Was im gleichen Zeitraum jedoch nahezu explodiert ist, sind die Zahlen der zivilrechtlichen Abmahnungen, die wegen angeblicher Urheberrechtsverletzungen im Internet versandt wurden. Die liegen um einiges höher als die dargelegte Anzahl schwerer Delikte, derentwegen man angeblich die „Mindestdatenspeicherung“ doch ach so dringend braucht. Und bei jeder einzelnen davon basieren die Feststellung des Anschlussinhabers ausschließlich auf den auf Vorrat gespeicherten Daten. Entgegen der Darstellung in der Öffentlichkeit dienten die Daten mit weitem Abstand am häufigsten zur Feststellung, wer Inhaber eines Internetanschlusses ist, von dem aus File-Sharing betrieben wurde. Vor allem die Abmahnbranche ist es, die sich seit dem Wegfall der Vorratsdatenspeicherung schwerer tut.

Diese Entwicklung spiegelt sich nach Angaben des Arbeitskreises auch bei den schweren Internetstraftaten wider. Deren Zahl sei von 167.451 im Jahr 2008 auf 206.909 im Jahr 2009 stark angestiegen, während die
Aufklärungsquote gleichzeitig von 79,8 Prozent auf 75,7 Prozent sank.  Wie es der Zufall so will, decken sich diese Zahlen und Überlegungen auch mit meiner anwaltlichen Erfahrung. Mir ist kein Fall erinnerlich, in dem ich als Strafverteidiger mit der Vorratsdatenspeicherung zu tun bekam, auch nicht bei klassischen Internet-Straftaten. Im Gegenteil: Einem Versuch, die Daten des Versenders einer SMS mit massiven Bedrohungen vom Provider zu erfahren, blieb jeder Erfolg versagt, weil die Staatsanwaltschaft in einem solchen Fall keinen Zugriff bekomme. Im gleichen Zeitraum erhielten jedoch rund ein Dutzend Mandanten zivilrechtliche Abmahnungen wegen angeblicher Urheberrechtsverletzungen. Den Abmahnkanzleien waren im Tausenderpack Anschlussdaten mitgeteilt worden.

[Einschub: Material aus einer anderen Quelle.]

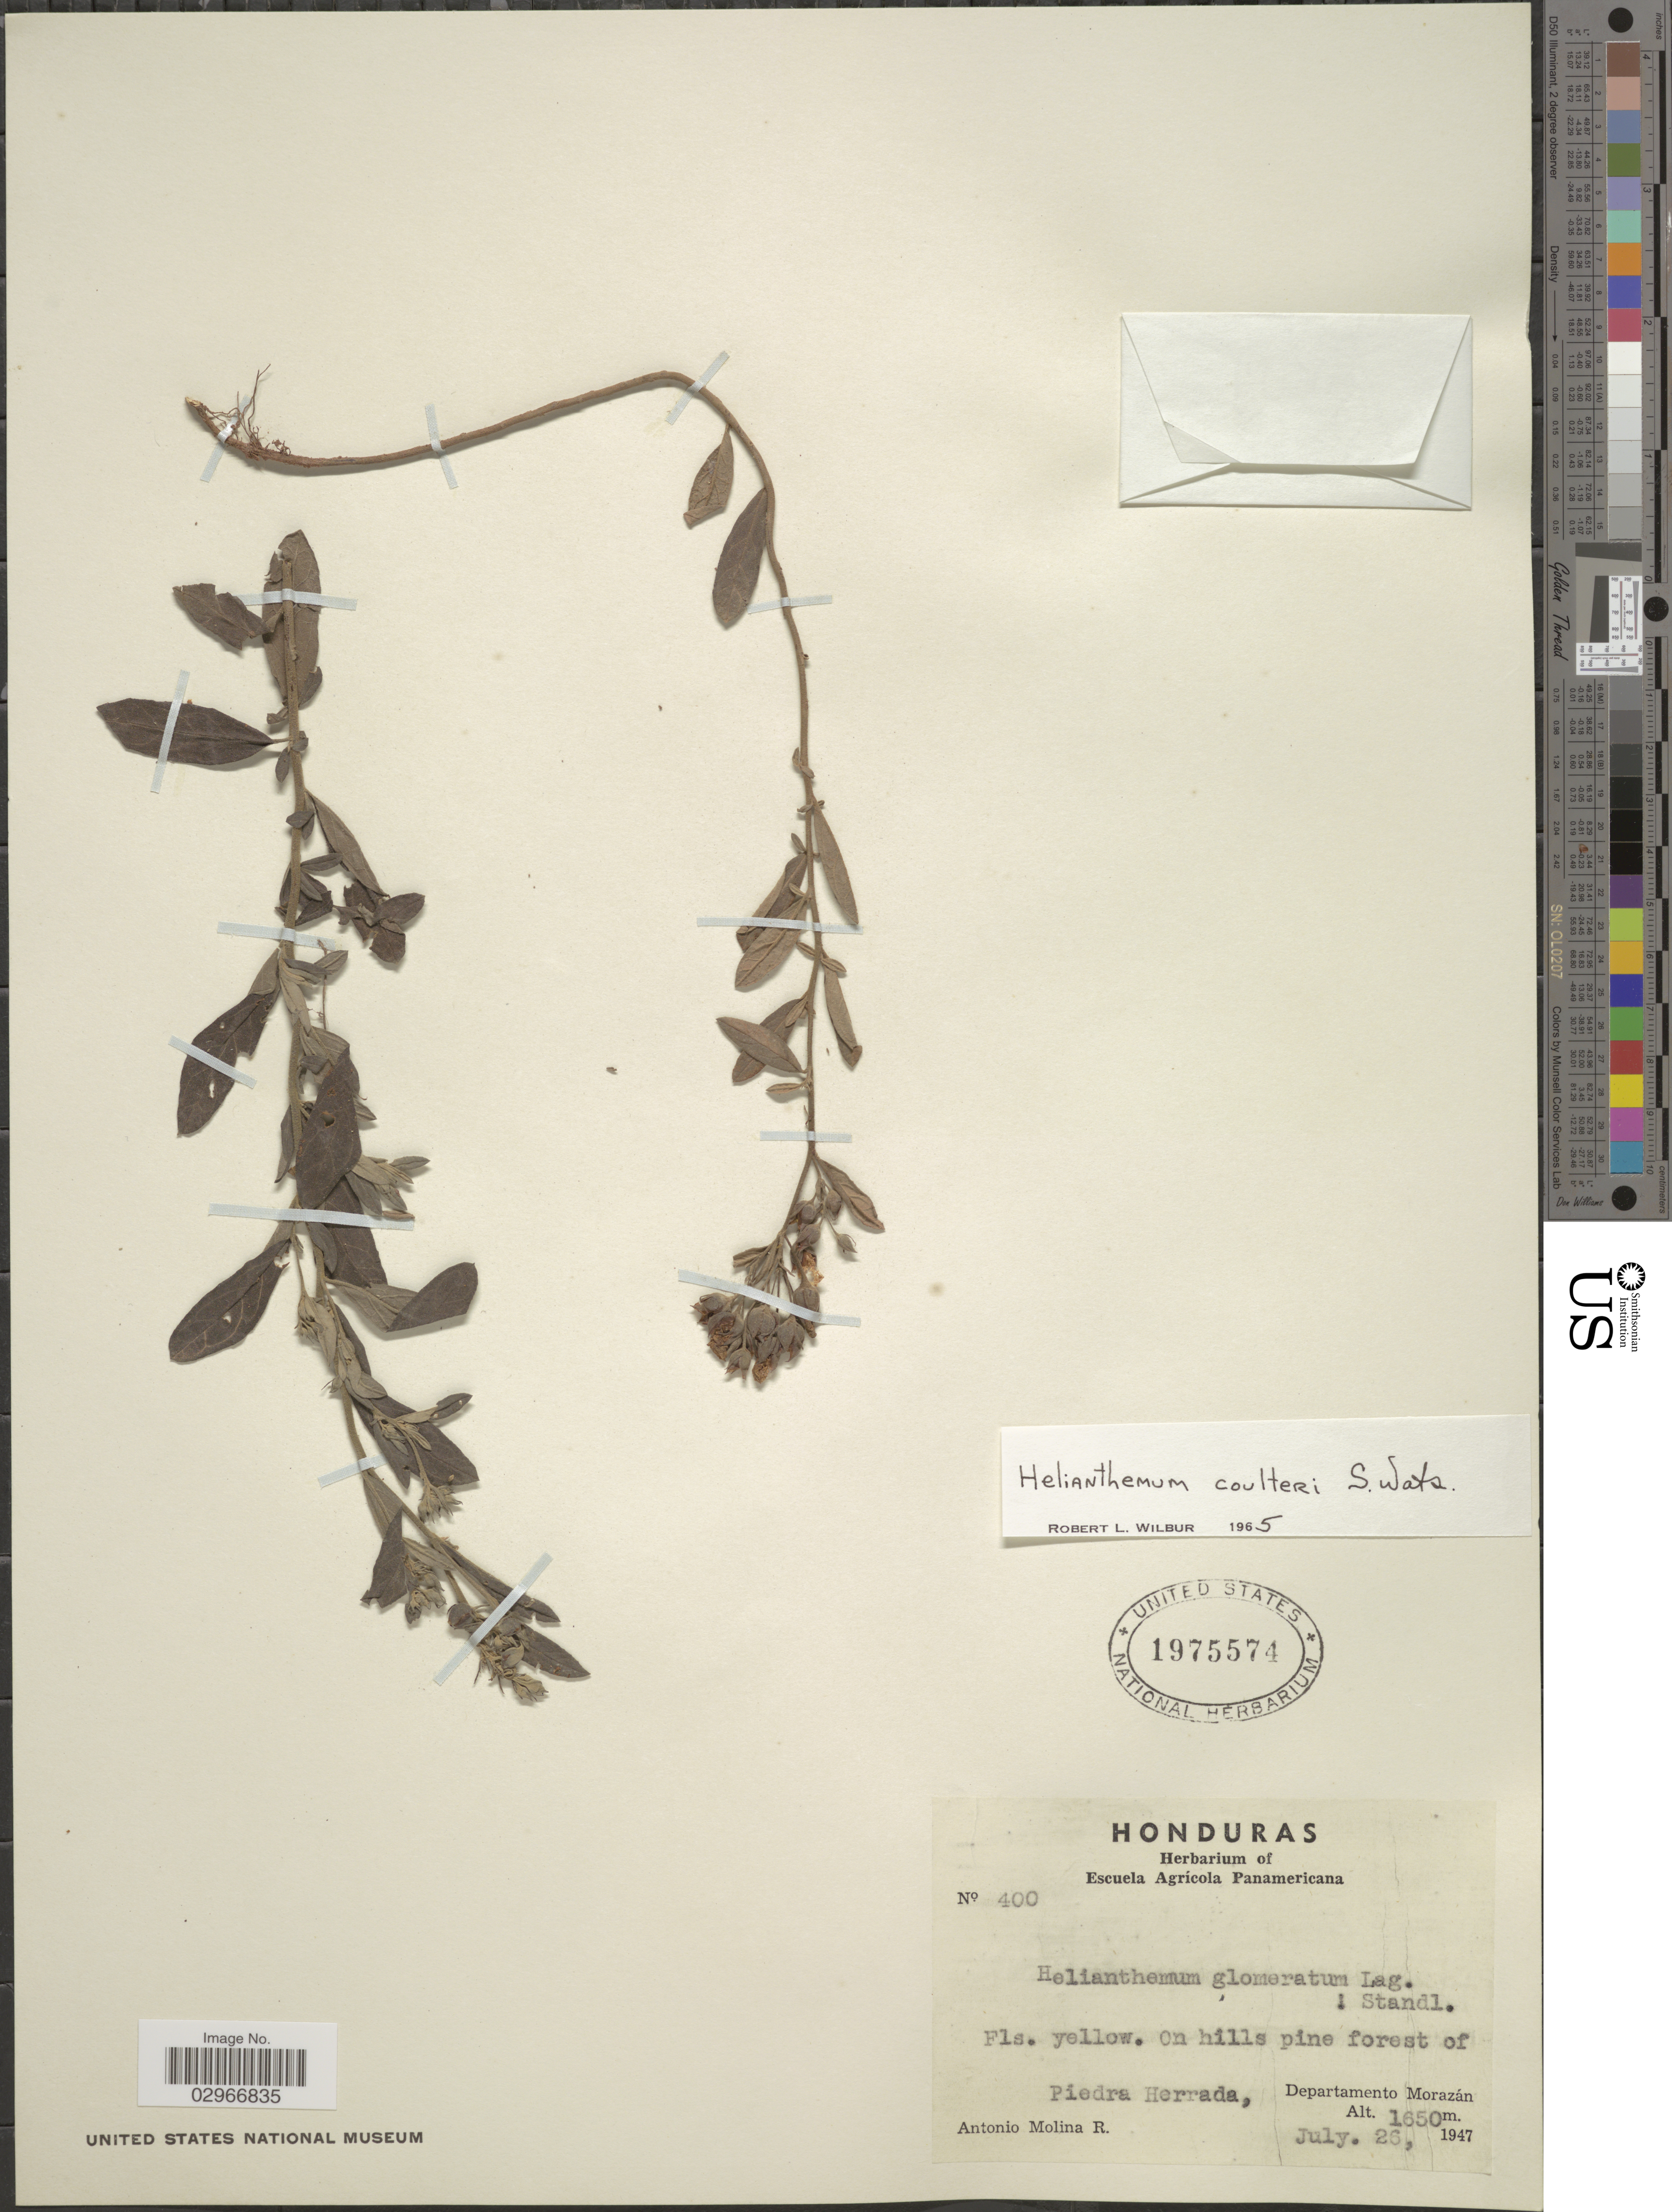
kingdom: Plantae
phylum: Tracheophyta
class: Magnoliopsida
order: Malvales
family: Cistaceae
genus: Helianthemum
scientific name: Helianthemum coulteri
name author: S. Watson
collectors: A. Molina R.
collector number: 400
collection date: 1947-07-26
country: Honduras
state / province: Fco. Morazán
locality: Piedra Herrada, Departamento Morazán.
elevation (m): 1650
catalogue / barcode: US 1975574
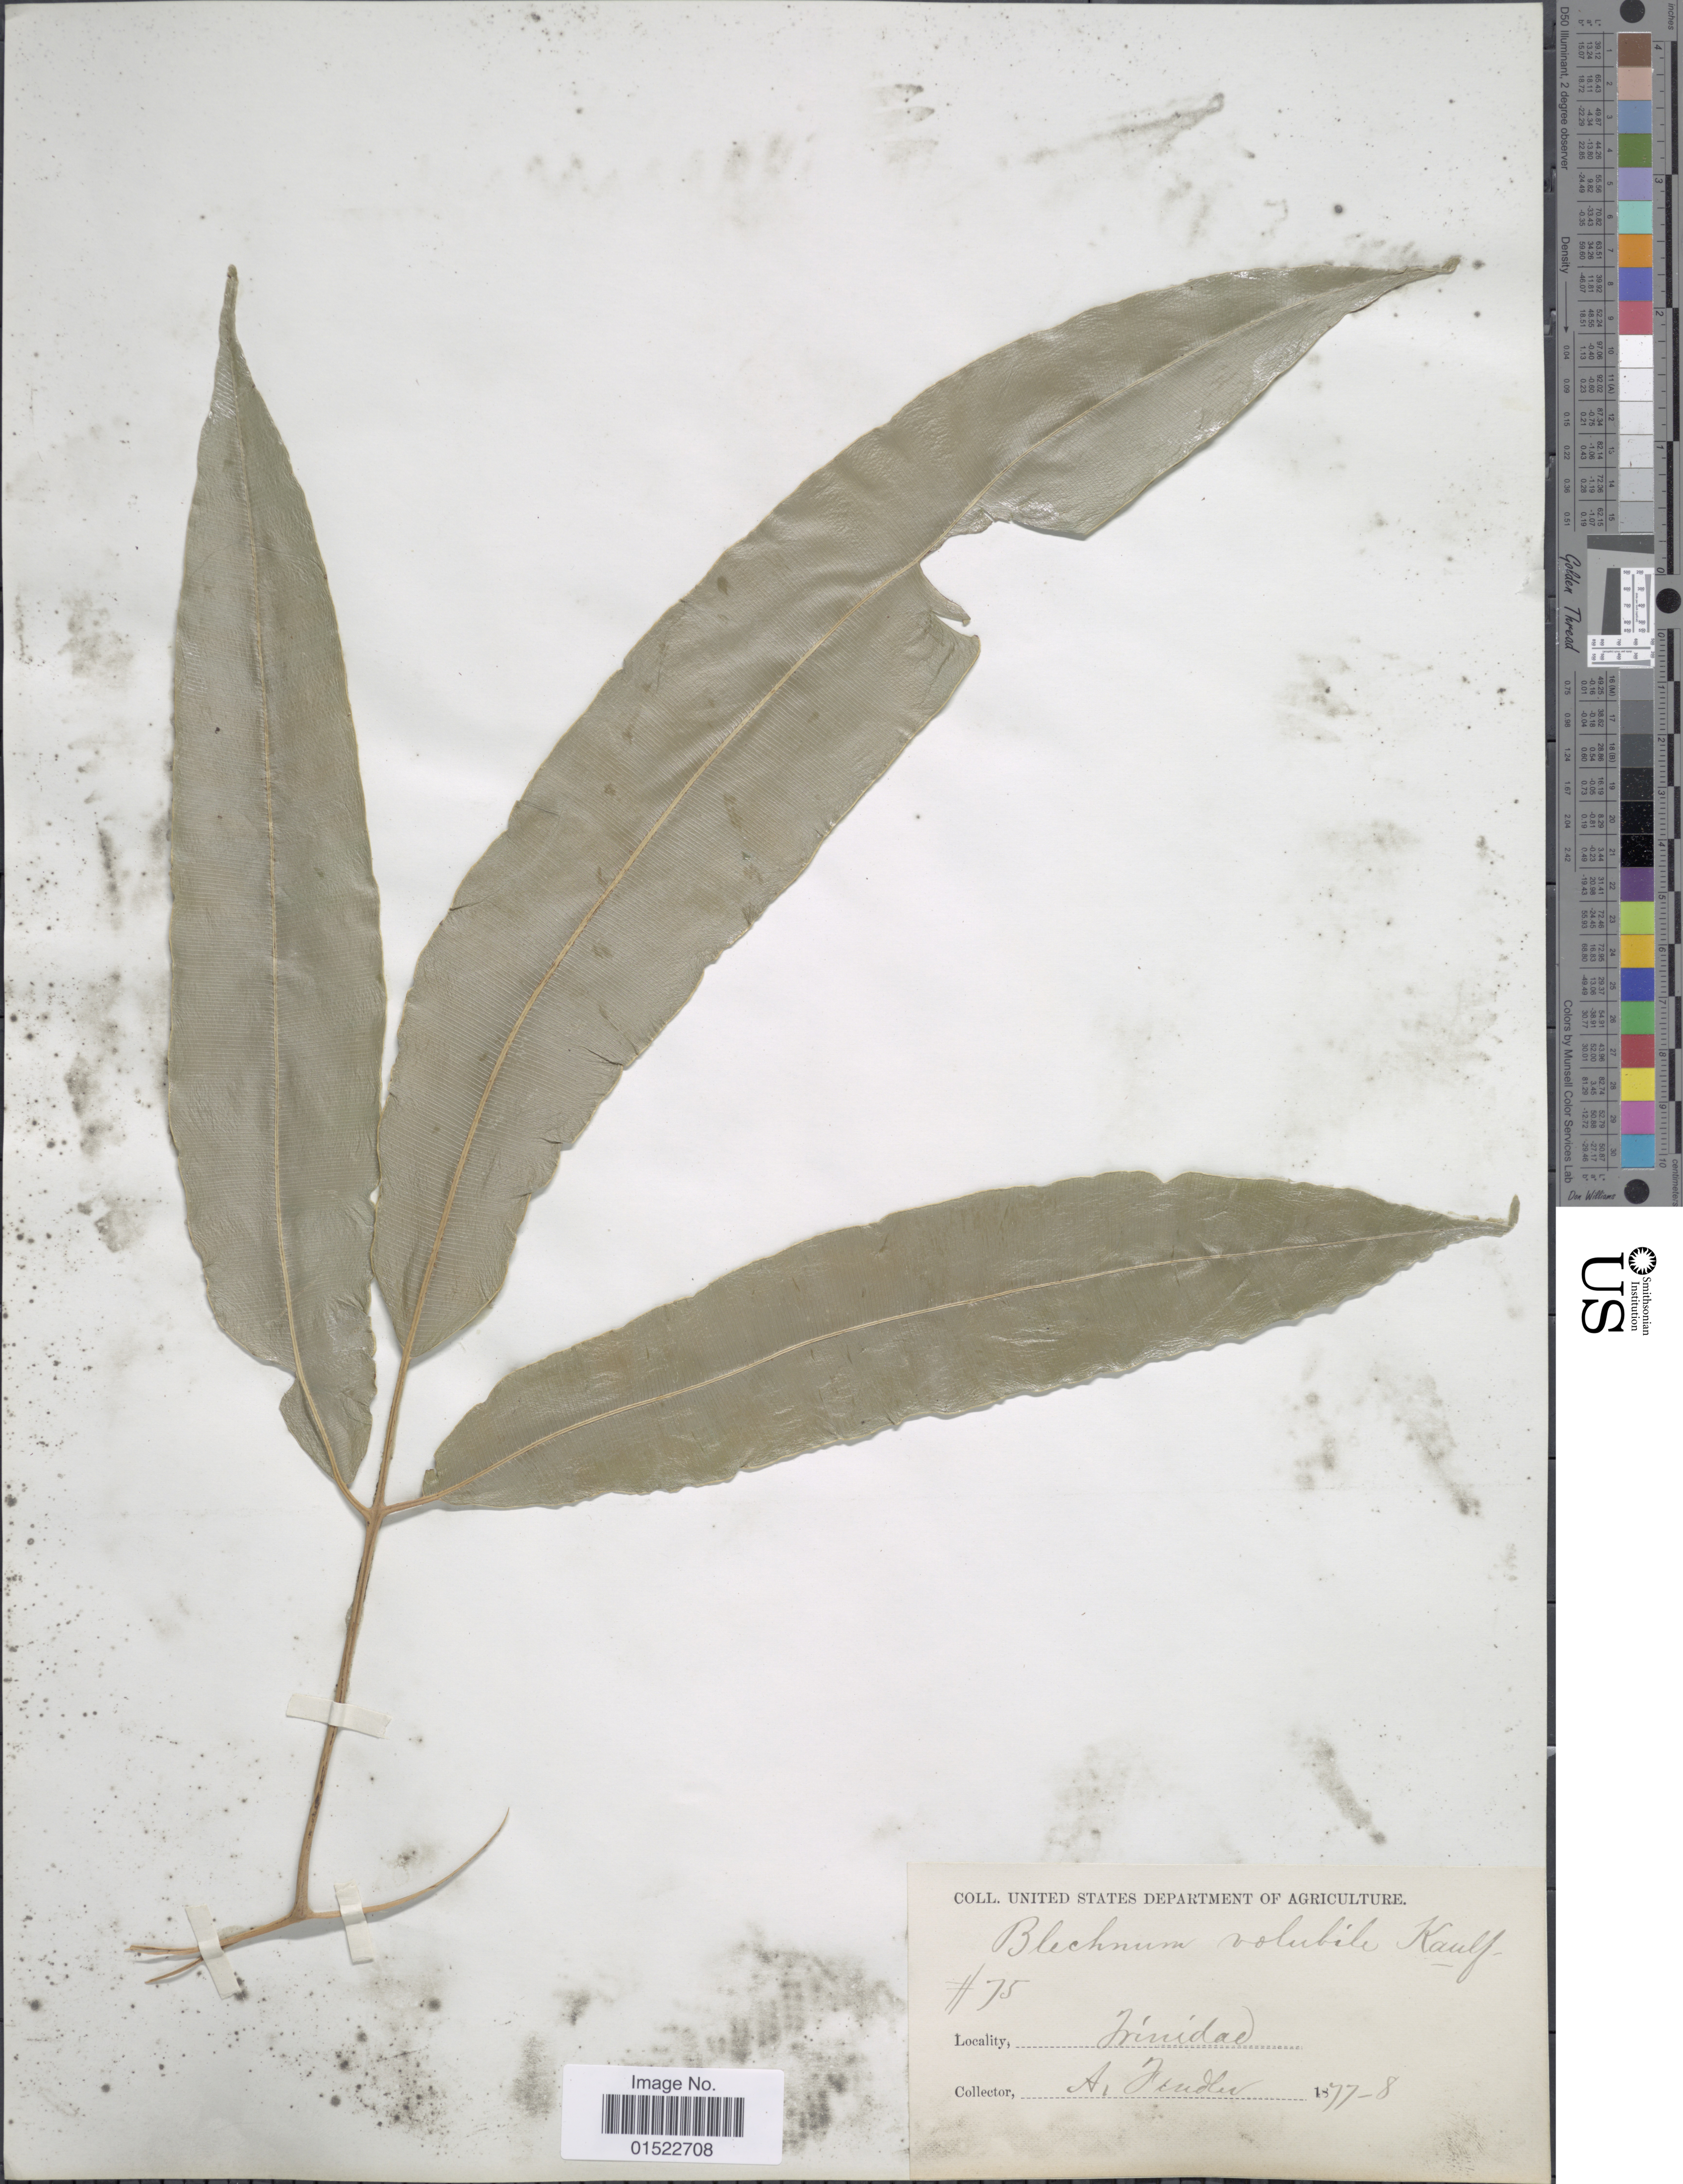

Und so zeigt sich, woher der Wind dann tatsächlich weht. Herr Friedrich ist auf dem Weg, ein „würdiger“ Nachfolger im Amt des Innenministers zu werden, mit einer klaren Positionierung im Lager der selbsternannten „Sicherheitspolitiker“, dabei die Interessen der lobbystarken Konzerne fest im Blick. Also auch hier alter Wein in neuen Schläuchen.
Wen wundert es eigentlich noch wirklich, dass der Versuch, ein Lobbyisten-Register einzuführen mit den schwarz-gelben Stimmen abgelehnt wurde? Aber das ist dann ja schon wieder ein neues Thema.